Thanks for your time and consideration.
All Replies
You should use a balancing group to retrieve the parameter list:
Code Snippet(?<=(?<open>\()).*(?=(?<close-open>\)))Code Snippetstring input = "max(50, min(51, 60))";
string parameterlist = Regex.Match(input, @"(?<=(?<open>\()).*(?=(?<close-open>\)))");
// at this point, parameterlist will contain "50,min(51,60)"
- Thanks Philippe, that looks like what I needed. Although it appears to work, I don't really understand it, and I've completely failed at adapting it to do different things (For one, Like to regex.split the comma-delimited parameters that were matched in the prev statement).
Anyone know of some useful documentation for grouping constructs? The stuff on MSDN is terrible.
The best way to learn regular expressions is to experiment with them. A great tool for that is Expresso.
Regarding your question about parsing the parameter list further: it can be done, but every level you go deeper (like the embedded function call min(51,60)) will make the regular expression extremely more difficult. The only way to parse expressions like that reliably is to tokenize it first and then turn it into an expression tree.
If you want to learn about using regular expressions for expression parsing, check out my open-source expression parser on CodePlex: LazyParser.NET. It implements a regular expression based tokenizer.
- Thanks again.
I've run in to a roadblock with your original pattern. "(?<=(?<open>\()).*(?=(?<close-open>\)))"

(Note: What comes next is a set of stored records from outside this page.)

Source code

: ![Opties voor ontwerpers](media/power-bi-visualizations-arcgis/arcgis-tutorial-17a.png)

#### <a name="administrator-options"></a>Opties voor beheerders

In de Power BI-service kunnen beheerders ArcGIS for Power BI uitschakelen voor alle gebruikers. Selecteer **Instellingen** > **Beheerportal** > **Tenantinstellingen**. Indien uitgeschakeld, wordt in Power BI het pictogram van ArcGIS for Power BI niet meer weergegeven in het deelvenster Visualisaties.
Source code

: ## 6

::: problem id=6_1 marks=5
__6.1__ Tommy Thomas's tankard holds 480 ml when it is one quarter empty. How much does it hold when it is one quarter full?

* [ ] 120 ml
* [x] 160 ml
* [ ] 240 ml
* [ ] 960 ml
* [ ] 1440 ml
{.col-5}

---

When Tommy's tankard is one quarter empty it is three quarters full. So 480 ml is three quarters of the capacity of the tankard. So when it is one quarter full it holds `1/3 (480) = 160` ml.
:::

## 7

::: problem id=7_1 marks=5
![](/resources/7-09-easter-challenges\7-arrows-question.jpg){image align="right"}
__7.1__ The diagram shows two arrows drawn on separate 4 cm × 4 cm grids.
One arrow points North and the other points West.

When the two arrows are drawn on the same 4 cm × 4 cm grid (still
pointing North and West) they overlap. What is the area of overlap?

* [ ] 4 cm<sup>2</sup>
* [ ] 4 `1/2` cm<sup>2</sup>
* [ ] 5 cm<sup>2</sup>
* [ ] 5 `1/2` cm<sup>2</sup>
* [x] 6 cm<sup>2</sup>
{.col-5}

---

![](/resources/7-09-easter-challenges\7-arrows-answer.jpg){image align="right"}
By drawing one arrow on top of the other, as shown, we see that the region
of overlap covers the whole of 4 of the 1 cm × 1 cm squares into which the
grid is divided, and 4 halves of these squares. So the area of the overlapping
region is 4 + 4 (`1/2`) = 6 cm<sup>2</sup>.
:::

I originally thought it counted brackets, but it seems to abitrarily match to the last close bracket in the match text.
"round(max(2.14, 2.15), 1) * 1" matches correctly "max(2.14, 2.15), 1" for round(...).
but if I add another close bracket: "round(max(2.14, 2.15), 1) * 1)" it starts matching the whole thing instead of counting brackets. - Your last expression has an unbalanced number of brackets...
- Here's what I settled on. It matches the inner most bracketed expression and doesn't get confused if an incorrect number of parenthesis are in the expression.
Code Snippet(?'name' [a-zA-Z]\w*)
\(
(?'params'
(?> [^()]* | \( (?<DEPTH>) | \) (?<-DEPTH>) )*
(?(DEPTH)(?!))
)
\)
The <DEPTH> operators bother me a bit. I'm having troubles visualizing just what they do. Their position in the regex confuses me a little.
The article I write this from says "If ( is matched, push the DEPTH stack. If ) is matched, pop the DEPTH stack" and "If DEPTH !empty at the end of the match, use (?!) to invalidate the match.
The way I would have read (?<DEPTH>) is, if \( matches, <DEPTH> is set to the character immediately following \(. Which puzzles me a bit. - DEPTH has no special meaning. It's just a named group just like in my earlier example. It creates a balanced group by the name of "DEPTH". The regular expression you quoted works for parsing function calls up to 2 levels deep.
There's no single regular expression that can parse any depth of function calls in an expression. As I said, you will need a tokenizer for that. Feel free to use (part of) my expression parser on CodePlex... - I was trying to use the pattern "(?<=(?<open>\()).*(?=(?<close-open>\)))" for parsing the string like "this (is (a) test) string for (parsing)".
What I need is the MatchCollection with "is (a) test" and "parsing" result, howewer mentioned pattern will return single "is (a) test) string for (parsing".
Does anyone know whether this is possible to implement with regex?
Thanks for help - As Philippe mentioned, you're not going to be able to capture what you want with a single regular expression. The problem is too complex and not what regex was designed for.